In a best-case scenario, this type of dysfunctional system reduces prosperity. But when the number of people mooching off the state reaches a critical mass (as illustrated by these two cartoons), then you get societal meltdown.
Which is a good description of what’s happening in Greece.
And even when the government is on the verge of collapse and there’s pressure for reform, the political elite somehow figure out how to screw things up.
The latest example is the possible creation of “special economic zones.” When I first glanced at the story excerpted below, I thought this meant the Greek government was going to create something akin to “enterprise zones” featuring lower tax rates and less red tape.

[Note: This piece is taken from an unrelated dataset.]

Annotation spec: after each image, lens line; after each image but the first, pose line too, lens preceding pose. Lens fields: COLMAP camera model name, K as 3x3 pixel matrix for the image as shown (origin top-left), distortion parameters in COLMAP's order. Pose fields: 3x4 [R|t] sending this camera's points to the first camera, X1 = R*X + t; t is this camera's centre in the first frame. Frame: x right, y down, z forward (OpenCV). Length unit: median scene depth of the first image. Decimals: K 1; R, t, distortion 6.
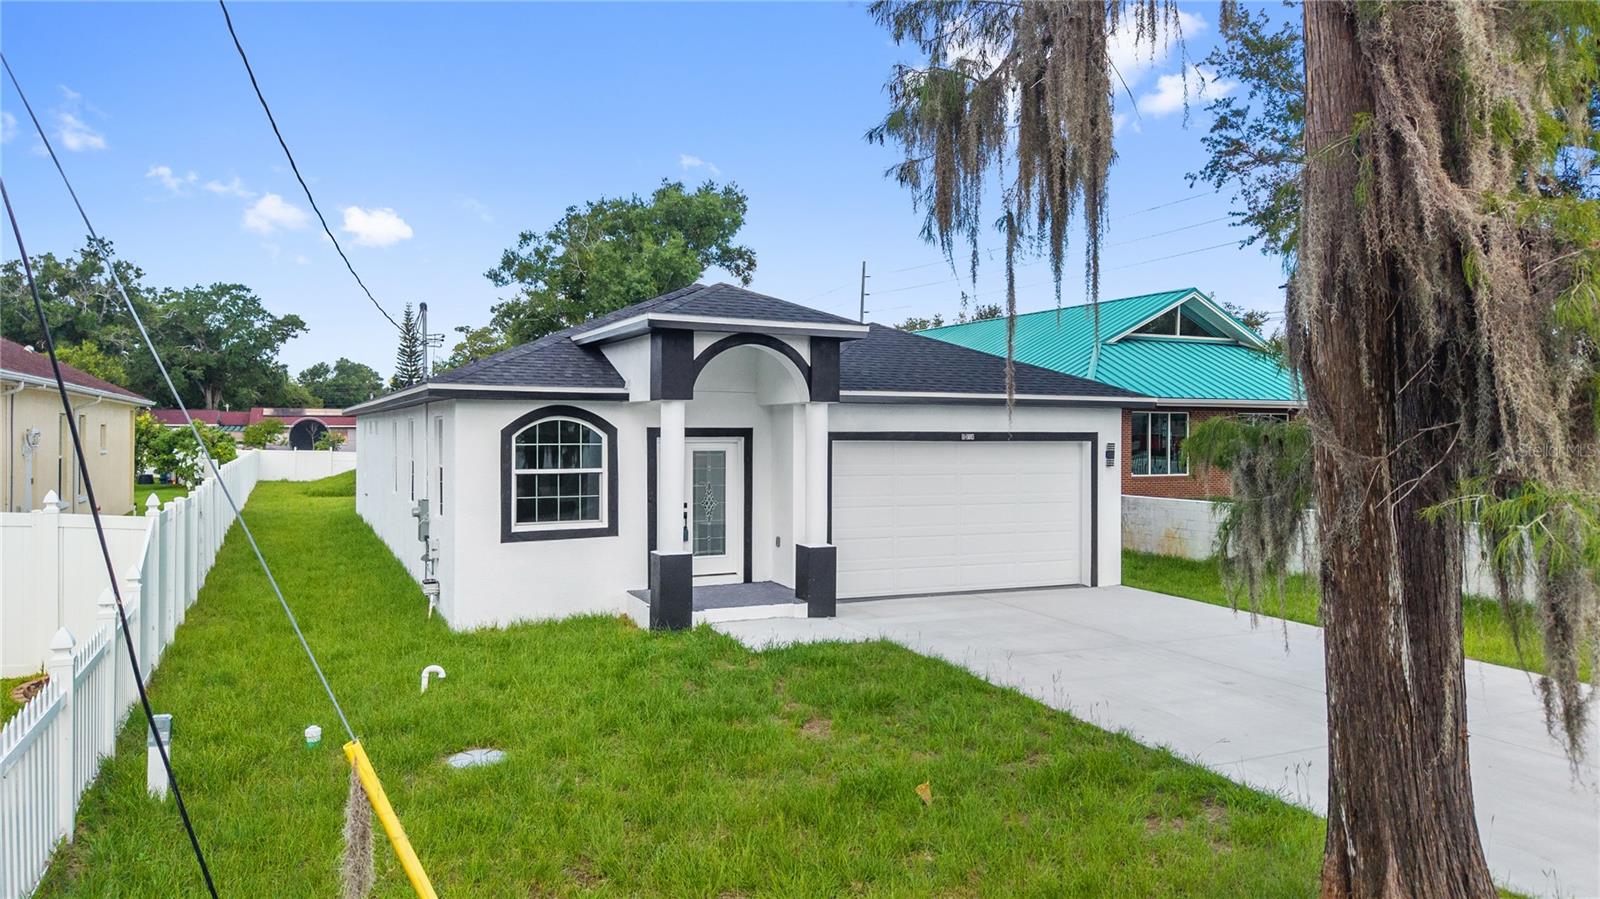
lens RADIAL K [[1050.7, 0, 800.0], [0, 1050.7, 449.5], [0, 0, 1]] dist [-0.002681, -0.001205]
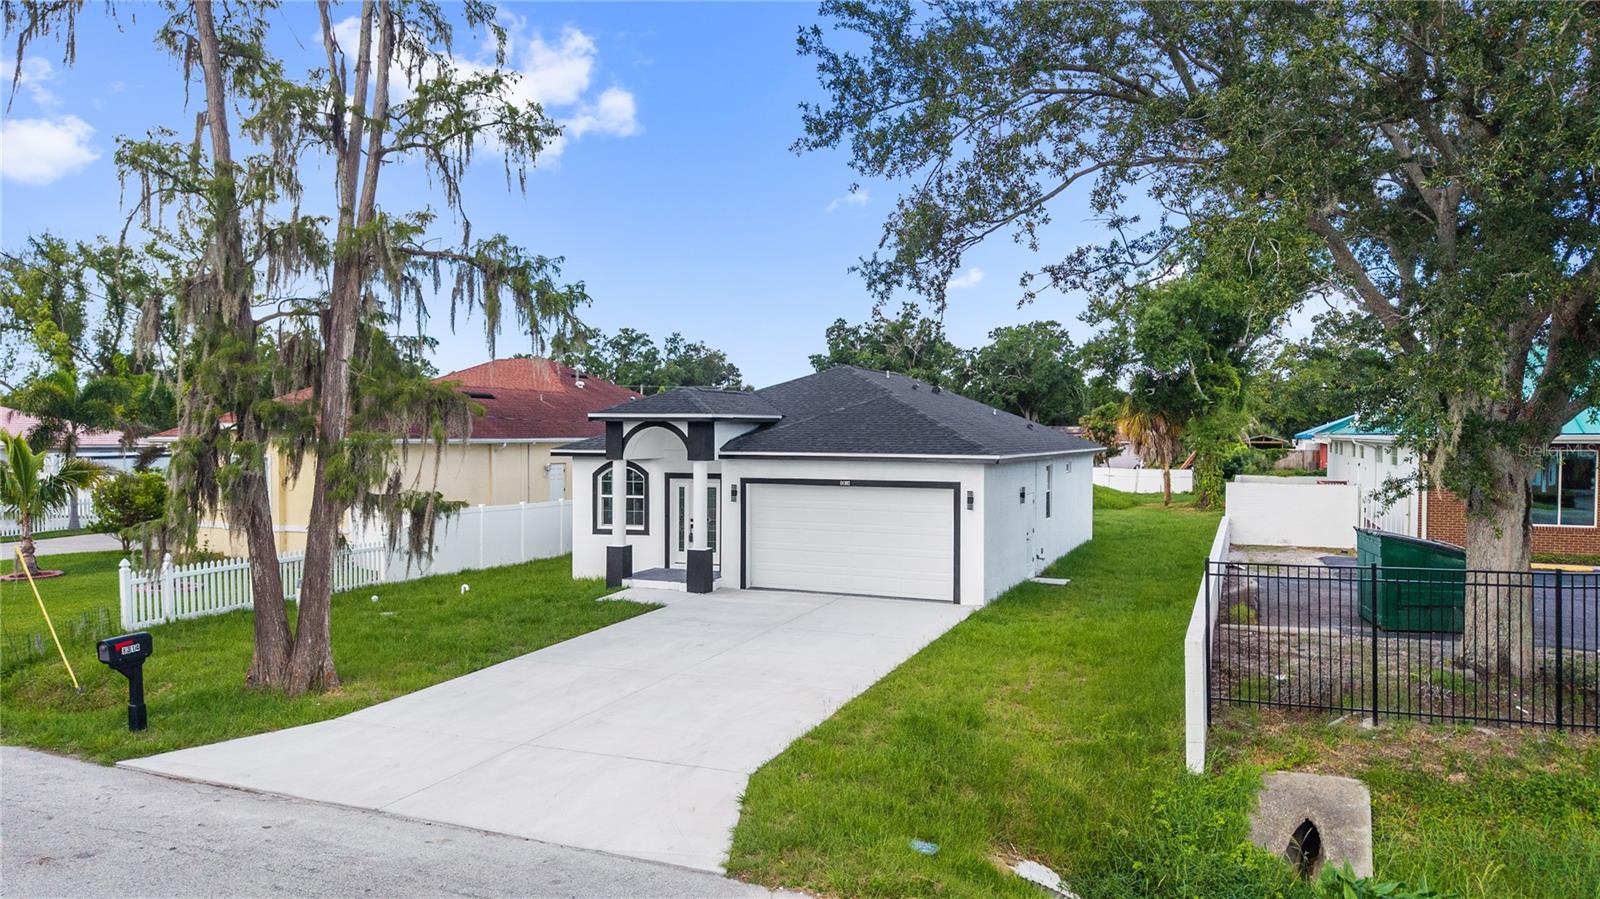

Because I’m a supporter of the law applying equally to everybody, I’m not a big fan of such policies. I want to reduce the burden of government, of course, but I want that approach for entire countries, not just a handful of areas selected by politicians.
But at least the concept is good, right?
Not when Greek politicians are involved. They have taken the worst features of enterprise zones and combined them with the worst features of redistributionism. Here’s some of the story from Ekathimerini.
The government is paving the way for negotiations with the European Commission regarding the creation of special economic zones (SEZ) in Greece, Development Minister Costis Hatzidakis confirmed on Tuesday in Athens. …“SEZ will give a boost to the basis of the real economy,” said Hatzidakis, reiterating that the existing labor legislation will be fully respected. ..This forms part of the 10-point priority plan Hatzidakis announced yesterday aimed at boosting growth. Changes to the investment incentives law and the fast-track regulations will be completed within the next 15 days. The bill to be prepared will include subsidies of up to 80 percent for smaller companies… Public-private partnerships will be used for bolstering regional growth.
So the zones will keep all the bad labor laws, but provide big subsidies and create “public-private partnerships” (i.e., cronyism).
I hate to sound negative all the time, but that sounds precisely like the kind of nonsense that put Greece in a ditch to begin with.
To be fair, the article does talk about targeted tax relief and accelerated procedures for dealing with red tape. But that’s not exactly good news. Targeted tax cuts are a form of discrimination and they create an environment favorable to lobbying and corruption. And while it seems like good news to approve licenses more quickly, why not just get rid of bureaucratic hurdles? After all, this is the country (this is not a joke) that requires stool samples from entrepreneurs seeking to set up online companies.
It’s very hard to have any optimism after reading this type of story. Greece surely is an example of statism run amok, but let’s return to the point I made above about almost all other western nations heading in the same direction. Greece may be closest to the fiscal cliff, but the rest of us are driving in the same direction.
And if you think this is overheated rhetoric (yes, I’m prone to hyperbole), check out these dismal numbers from the Bank for International Settlements and the Organization for Economic Cooperation and Development.
P.S. The BIS and OECD numbers show that the United States is in worse shape – in the long run – than every European welfare state. I assume this is largely based on assumptions of health care spending rising more rapidly in America. The bad news is that this is a reasonable assumption (thanks to our third-party payer problem). The good news is that we can easily solve the problem with a combination of entitlement reform (which deals with a direct cause of third-party payer) and tax reform (which deals with an indirect cause of third-party payer).